The library is now completely **driver-agnostic** and provides dedicated tools for QA and automation workflows.

### Generic Visual Waits (`VisionWait`)

The `VisionWait` class provides a "Selenium-like" adapter for visual waiting, but is now completely independent of Selenium or any web driver.
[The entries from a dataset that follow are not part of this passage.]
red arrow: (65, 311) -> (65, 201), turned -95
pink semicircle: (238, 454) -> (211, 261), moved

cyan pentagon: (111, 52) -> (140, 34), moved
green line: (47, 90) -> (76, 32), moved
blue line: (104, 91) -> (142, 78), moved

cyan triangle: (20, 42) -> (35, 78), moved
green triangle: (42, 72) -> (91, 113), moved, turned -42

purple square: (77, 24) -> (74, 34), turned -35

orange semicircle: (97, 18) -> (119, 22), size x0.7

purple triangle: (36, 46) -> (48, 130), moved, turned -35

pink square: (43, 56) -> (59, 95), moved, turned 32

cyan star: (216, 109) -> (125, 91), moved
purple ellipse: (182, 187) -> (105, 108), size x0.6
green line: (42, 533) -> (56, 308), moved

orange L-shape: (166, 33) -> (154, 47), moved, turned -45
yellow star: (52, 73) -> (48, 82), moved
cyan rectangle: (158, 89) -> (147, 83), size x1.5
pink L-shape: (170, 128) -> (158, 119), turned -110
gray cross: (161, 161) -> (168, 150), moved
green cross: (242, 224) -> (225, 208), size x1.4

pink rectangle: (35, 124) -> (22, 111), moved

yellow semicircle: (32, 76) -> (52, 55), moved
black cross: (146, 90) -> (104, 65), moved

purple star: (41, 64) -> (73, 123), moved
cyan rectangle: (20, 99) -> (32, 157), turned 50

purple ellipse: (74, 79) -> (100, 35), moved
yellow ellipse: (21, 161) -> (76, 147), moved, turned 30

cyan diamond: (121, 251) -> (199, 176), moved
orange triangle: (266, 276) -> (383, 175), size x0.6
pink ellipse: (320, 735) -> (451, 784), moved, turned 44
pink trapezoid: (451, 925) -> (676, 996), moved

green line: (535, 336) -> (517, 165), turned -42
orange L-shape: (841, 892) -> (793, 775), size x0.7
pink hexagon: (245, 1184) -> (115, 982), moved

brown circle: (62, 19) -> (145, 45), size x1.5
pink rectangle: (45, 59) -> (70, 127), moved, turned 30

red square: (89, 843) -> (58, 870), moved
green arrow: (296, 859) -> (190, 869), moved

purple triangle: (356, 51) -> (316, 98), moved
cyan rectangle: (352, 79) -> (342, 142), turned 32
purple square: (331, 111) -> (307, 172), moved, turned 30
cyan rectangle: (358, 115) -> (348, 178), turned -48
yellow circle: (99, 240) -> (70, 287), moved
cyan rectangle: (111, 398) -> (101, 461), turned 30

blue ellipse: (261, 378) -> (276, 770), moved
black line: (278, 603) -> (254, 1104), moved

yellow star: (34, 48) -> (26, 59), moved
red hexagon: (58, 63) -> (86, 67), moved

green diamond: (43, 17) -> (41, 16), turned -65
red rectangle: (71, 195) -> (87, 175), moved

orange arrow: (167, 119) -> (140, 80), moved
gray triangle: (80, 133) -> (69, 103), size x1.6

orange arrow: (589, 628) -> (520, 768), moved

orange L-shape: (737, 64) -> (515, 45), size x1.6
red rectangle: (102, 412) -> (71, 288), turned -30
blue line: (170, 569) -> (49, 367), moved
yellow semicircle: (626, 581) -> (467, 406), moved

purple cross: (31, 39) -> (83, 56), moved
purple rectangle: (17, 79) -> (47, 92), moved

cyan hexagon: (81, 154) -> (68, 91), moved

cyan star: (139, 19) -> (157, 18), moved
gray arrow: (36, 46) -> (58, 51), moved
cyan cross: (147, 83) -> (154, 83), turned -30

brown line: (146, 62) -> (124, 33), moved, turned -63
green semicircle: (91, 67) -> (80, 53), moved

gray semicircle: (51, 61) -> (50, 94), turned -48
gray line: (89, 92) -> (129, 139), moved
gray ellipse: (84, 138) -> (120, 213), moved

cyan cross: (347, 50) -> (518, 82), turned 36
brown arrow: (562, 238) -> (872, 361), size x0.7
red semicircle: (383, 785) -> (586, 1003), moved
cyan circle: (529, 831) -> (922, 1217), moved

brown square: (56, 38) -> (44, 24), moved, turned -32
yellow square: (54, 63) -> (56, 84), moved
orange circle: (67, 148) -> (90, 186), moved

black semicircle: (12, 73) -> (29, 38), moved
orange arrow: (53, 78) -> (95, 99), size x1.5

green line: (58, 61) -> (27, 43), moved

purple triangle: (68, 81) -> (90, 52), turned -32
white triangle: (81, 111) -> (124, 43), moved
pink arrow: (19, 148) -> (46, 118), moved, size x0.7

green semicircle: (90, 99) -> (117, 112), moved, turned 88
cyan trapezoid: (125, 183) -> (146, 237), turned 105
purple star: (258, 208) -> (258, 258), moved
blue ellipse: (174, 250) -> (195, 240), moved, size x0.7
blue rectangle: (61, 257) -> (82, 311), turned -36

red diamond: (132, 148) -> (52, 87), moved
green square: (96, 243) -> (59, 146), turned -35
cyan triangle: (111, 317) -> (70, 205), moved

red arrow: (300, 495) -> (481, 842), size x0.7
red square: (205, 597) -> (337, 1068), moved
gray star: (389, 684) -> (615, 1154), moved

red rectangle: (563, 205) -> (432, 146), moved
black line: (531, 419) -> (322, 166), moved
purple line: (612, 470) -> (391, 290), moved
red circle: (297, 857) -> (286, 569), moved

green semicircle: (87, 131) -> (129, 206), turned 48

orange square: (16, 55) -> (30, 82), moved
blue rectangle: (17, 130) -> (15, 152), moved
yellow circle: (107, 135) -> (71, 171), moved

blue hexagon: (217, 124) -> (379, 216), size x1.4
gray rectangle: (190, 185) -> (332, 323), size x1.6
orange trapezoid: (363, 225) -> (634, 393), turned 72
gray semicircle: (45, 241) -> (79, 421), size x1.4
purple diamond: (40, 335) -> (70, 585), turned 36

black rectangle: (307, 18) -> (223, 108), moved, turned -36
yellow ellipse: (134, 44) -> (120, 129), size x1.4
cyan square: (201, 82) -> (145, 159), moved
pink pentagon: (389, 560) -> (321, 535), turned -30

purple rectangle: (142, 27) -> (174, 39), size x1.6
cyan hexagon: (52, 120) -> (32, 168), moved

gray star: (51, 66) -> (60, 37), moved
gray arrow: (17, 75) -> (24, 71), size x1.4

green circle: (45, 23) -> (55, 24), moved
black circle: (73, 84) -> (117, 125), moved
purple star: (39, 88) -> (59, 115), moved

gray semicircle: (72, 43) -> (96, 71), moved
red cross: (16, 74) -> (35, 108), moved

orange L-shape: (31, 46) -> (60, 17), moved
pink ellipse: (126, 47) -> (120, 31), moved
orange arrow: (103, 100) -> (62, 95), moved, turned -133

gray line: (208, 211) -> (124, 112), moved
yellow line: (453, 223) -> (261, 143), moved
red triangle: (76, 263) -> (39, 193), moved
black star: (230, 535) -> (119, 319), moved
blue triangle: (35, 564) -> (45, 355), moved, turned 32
It's a clean, plug-and-play way to integrate visual checks into any automation framework.

```python
from nano_wait_vision import VisionWait

# VisionWait is now a generic adapter, not tied to Selenium
wait = VisionWait(timeout=15) 
wait.until_text("Dashboard")
wait.until_icon("ok.png")
```

### Pytest Fixtures (Plug-and-Play)

For immediate adoption in QA projects, the library provides ready-to-use pytest fixtures.

```python
# In your conftest.py or test file
# Fixtures 'vision' and 'wait' are automatically available

def test_homepage(vision, wait):
    # Use the global VisionMode instance
    assert vision.wait_text("Welcome") 
    
    # Use the VisionWait adapter
    wait.until_icon("login_button.png")
```
*Fixtures are available via `nano_wait_vision.pytest_fixture`.*

---

## 📄 License

This project is licensed under the MIT License.